Transcribe the listing below only from the line with "Inhalte der Seite ersetzen nicht den" up to and including the line with "е профилем бизнеса и публикуйте новости".

***** DATASET EXCERPTS *****

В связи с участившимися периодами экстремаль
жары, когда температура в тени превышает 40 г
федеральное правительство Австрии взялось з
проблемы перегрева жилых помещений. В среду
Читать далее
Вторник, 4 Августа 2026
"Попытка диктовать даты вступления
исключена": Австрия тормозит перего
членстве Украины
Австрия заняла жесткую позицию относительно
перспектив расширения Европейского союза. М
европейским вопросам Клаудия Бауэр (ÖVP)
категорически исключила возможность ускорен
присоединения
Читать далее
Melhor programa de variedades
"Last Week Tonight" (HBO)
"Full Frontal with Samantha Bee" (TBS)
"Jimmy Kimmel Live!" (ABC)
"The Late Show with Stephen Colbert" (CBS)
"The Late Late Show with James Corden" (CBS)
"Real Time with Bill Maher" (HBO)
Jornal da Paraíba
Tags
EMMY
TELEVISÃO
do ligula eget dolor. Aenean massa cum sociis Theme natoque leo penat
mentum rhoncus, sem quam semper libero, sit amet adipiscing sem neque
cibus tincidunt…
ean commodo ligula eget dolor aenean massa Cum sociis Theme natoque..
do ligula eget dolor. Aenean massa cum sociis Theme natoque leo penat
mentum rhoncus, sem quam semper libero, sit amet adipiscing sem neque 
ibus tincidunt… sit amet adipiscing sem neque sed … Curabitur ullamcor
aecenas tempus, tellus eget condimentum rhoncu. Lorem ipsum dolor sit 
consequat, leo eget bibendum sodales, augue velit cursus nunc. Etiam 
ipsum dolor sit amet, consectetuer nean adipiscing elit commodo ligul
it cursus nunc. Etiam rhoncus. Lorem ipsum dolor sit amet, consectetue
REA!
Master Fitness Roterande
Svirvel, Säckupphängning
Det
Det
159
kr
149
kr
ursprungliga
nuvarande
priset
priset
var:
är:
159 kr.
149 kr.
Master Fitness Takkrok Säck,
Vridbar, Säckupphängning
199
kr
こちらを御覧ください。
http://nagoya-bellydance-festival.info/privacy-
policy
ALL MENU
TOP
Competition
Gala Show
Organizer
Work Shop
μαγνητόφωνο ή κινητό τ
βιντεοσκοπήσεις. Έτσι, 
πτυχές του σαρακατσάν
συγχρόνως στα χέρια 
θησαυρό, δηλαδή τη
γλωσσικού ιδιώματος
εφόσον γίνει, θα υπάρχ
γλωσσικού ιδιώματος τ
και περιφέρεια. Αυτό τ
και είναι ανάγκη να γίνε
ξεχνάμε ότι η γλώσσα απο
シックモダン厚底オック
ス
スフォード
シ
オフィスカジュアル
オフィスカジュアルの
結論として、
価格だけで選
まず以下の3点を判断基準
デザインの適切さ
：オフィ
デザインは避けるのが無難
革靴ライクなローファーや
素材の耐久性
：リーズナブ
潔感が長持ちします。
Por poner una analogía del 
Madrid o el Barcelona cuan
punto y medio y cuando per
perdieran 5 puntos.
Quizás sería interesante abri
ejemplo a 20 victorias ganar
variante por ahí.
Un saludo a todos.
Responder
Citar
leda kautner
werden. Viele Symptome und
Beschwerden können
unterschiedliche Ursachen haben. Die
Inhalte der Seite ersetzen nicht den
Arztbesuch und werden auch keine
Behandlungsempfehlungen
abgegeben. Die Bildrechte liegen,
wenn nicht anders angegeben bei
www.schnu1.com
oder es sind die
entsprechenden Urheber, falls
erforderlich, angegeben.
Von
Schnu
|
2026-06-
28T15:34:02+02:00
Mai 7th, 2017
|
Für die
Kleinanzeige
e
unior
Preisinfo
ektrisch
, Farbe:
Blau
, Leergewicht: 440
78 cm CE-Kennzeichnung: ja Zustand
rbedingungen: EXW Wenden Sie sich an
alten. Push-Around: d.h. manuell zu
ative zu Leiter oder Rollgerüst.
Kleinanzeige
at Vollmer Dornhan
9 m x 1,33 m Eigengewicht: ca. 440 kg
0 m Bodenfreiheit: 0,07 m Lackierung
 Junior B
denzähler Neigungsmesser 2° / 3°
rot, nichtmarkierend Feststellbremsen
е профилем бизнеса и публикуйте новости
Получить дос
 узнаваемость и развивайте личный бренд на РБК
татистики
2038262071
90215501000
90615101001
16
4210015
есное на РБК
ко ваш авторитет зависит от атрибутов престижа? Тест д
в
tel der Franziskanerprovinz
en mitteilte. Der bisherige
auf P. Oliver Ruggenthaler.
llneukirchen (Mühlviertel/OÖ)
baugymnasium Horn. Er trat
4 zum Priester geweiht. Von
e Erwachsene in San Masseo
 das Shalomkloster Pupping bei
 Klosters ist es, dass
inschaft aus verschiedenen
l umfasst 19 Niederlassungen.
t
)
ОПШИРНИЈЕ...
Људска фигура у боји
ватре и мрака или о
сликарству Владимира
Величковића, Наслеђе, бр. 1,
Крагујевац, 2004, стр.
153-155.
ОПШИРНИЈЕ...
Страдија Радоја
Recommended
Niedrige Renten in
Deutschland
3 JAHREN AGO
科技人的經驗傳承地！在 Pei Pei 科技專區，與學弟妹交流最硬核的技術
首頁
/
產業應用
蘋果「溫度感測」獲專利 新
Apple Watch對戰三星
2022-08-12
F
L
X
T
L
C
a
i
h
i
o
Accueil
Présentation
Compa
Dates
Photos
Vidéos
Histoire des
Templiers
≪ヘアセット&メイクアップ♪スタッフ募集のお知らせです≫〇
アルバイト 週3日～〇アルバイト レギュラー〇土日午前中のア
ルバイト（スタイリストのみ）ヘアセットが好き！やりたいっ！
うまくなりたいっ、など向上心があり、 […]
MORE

*****

▶ _TASK SOLUTION_:
Inhalte der Seite ersetzen nicht den
Arztbesuch und werden auch keine
Behandlungsempfehlungen
abgegeben. Die Bildrechte liegen,
wenn nicht anders angegeben bei
www.schnu1.com
oder es sind die
entsprechenden Urheber, falls
erforderlich, angegeben.
Von
Schnu
|
2026-06-
28T15:34:02+02:00
Mai 7th, 2017
|
Für die
Kleinanzeige
e
unior
Preisinfo
ektrisch
, Farbe:
Blau
, Leergewicht: 440
78 cm CE-Kennzeichnung: ja Zustand
rbedingungen: EXW Wenden Sie sich an
alten. Push-Around: d.h. manuell zu
ative zu Leiter oder Rollgerüst.
Kleinanzeige
at Vollmer Dornhan
9 m x 1,33 m Eigengewicht: ca. 440 kg
0 m Bodenfreiheit: 0,07 m Lackierung
 Junior B
denzähler Neigungsmesser 2° / 3°
rot, nichtmarkierend Feststellbremsen
е профилем бизнеса и публикуйте новости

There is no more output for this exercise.